Eu comecei a notar que ele me olhava diferente às vezes. Não desconfiado. Não ainda. Só… avaliando, talvez. Como se estivesse tentando encaixar alguma peça fora do lugar. E talvez estivesse mesmo. A gente continuou junto. Continuamos transando. Continuamos fazendo plano pro semestre seguinte. Mas havia uma camada nova ali. Fina. Quase invisível. Um cuidado a mais nas perguntas. Um silêncio que durava um pouco além do confortável.
Então na segunda semana depois do Carnaval, depois de uns três dias de estranhamento e silêncio entre nós, durante o almoço, ele parou e respirou fundo. Não foi um suspiro dramático. Foi aquele tipo de respiração de quem já sabe de alguma coisa há dias e está só escolhendo o momento de falar.
— O Matheus te viu na casa abandonada lá na praia.
Matheus era um amigo de Felix, que estava lá na casa abandonada; era ele que estava fodendo uma garota no chão junto com outro cara. E eu não percebi.

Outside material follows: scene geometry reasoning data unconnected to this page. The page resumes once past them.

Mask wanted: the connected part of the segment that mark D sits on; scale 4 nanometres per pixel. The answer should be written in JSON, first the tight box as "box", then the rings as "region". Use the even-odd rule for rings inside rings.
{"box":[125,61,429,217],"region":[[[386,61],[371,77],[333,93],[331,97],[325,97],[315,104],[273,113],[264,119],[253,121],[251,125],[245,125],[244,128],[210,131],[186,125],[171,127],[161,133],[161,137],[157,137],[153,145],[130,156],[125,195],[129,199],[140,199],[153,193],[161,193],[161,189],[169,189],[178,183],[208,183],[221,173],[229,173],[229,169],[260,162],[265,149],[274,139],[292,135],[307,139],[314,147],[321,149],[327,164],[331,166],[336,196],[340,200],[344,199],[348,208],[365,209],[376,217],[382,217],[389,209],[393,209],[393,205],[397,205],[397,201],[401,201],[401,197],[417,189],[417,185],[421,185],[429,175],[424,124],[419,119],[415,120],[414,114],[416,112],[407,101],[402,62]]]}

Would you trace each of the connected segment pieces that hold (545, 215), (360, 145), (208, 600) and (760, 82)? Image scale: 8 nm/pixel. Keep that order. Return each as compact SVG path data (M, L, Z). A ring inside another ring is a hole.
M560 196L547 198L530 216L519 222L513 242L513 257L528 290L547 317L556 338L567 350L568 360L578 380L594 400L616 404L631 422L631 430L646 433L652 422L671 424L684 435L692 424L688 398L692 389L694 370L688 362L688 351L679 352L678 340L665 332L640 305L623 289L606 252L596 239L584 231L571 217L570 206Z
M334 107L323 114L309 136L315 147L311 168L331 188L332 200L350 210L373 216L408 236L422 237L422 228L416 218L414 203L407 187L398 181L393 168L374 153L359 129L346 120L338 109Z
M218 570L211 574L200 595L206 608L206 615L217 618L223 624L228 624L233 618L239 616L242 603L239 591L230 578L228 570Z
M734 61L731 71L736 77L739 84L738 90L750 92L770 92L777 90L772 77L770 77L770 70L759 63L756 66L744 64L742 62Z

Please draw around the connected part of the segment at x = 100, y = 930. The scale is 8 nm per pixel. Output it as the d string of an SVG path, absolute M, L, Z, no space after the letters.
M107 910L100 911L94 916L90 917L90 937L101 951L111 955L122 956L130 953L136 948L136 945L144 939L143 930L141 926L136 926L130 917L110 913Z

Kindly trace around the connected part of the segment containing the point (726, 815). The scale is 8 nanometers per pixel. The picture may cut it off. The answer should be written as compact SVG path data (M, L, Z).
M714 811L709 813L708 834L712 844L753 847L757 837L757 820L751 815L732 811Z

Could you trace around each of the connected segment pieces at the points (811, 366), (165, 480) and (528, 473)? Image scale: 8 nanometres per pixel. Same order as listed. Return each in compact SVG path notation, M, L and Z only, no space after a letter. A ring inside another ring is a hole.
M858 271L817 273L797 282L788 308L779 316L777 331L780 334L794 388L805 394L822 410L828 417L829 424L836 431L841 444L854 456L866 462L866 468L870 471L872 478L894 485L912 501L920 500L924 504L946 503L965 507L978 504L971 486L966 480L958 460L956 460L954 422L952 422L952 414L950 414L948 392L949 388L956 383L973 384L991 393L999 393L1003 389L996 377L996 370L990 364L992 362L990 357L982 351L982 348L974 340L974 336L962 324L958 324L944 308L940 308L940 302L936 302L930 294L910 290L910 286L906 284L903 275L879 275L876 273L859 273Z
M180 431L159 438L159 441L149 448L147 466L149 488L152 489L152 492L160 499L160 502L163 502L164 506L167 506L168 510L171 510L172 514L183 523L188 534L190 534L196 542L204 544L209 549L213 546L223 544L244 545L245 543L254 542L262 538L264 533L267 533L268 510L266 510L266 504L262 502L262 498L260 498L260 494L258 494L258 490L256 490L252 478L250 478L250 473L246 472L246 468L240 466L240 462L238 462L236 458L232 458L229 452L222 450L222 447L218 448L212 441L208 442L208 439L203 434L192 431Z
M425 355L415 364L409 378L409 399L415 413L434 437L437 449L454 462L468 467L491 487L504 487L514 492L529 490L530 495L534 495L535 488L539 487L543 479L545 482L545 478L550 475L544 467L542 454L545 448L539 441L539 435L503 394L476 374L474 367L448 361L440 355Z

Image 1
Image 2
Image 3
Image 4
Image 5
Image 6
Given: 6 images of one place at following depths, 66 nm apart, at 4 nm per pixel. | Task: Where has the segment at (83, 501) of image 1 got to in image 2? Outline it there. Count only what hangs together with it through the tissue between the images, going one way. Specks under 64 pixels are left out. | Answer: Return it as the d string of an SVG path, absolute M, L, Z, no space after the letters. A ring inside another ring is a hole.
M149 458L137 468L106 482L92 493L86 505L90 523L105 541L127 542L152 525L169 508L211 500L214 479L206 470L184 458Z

Meu estômago não gelou. Não senti culpa atravessando o peito. O que eu senti foi irritação e raiva. Uma pontada seca.
— Viu o quê? — eu perguntei, mas a minha voz não tinha firmeza nenhuma.
— Você entrando com um cara dentro do banheiro. — disse sem rodeios.
Felix não levantou o tom. Não chorou. Não gritou. Acho que eu teria preferido que gritasse. Que quebrasse alguma coisa. Mas ele só ficou ali, me olhando como se estivesse tentando encaixar a imagem que recebeu na pessoa que dormia do lado dele.
Eu poderia ter negado. Poderia ter inventado qualquer coisa. Carnaval é confuso, escuro, cheio de corpos. Mas eu não neguei. Talvez porque, no fundo, eu não quisesse.
— Foi só ali — eu disse. Como se “só ali” fosse uma categoria aceitável.
Ele riu. Não um riso de deboche, mas um riso pequeno, desacreditado.
— Você acha que é sobre onde foi?
Aquilo ficou suspenso entre a gente.
Ele passou a mão pelo rosto, cansado. Cansado de um jeito que eu nunca tinha visto. Não era raiva. Era decepção. E aquilo, eu admito, incomodou mais do que se ele tivesse me xingado.
— Eu não consigo continuar assim. Não admito esse tipo de coisa; já te falei isso. — ele disse.
Não houve cena. Não houve drama. Só uma decisão. Ele pegou algumas roupas no dia seguinte. Disse que precisava de espaço. Depois mandou mensagem dizendo que era melhor cada um seguir. E foi isso.
Eu não chorei. Não implorei. Não corri atrás. Mas o apartamento ficou grande demais. A cama ficou larga. E às vezes, quando eu acordo no meio da noite, meu corpo ainda vira para o lado onde ele costumava estar — automático, condicionado — e encontra só o lençol frio.
Eu não me arrependo do que fiz. Eu sei exatamente por que fiz. Mas tem um tipo de silêncio que não é paz. E esse ficou.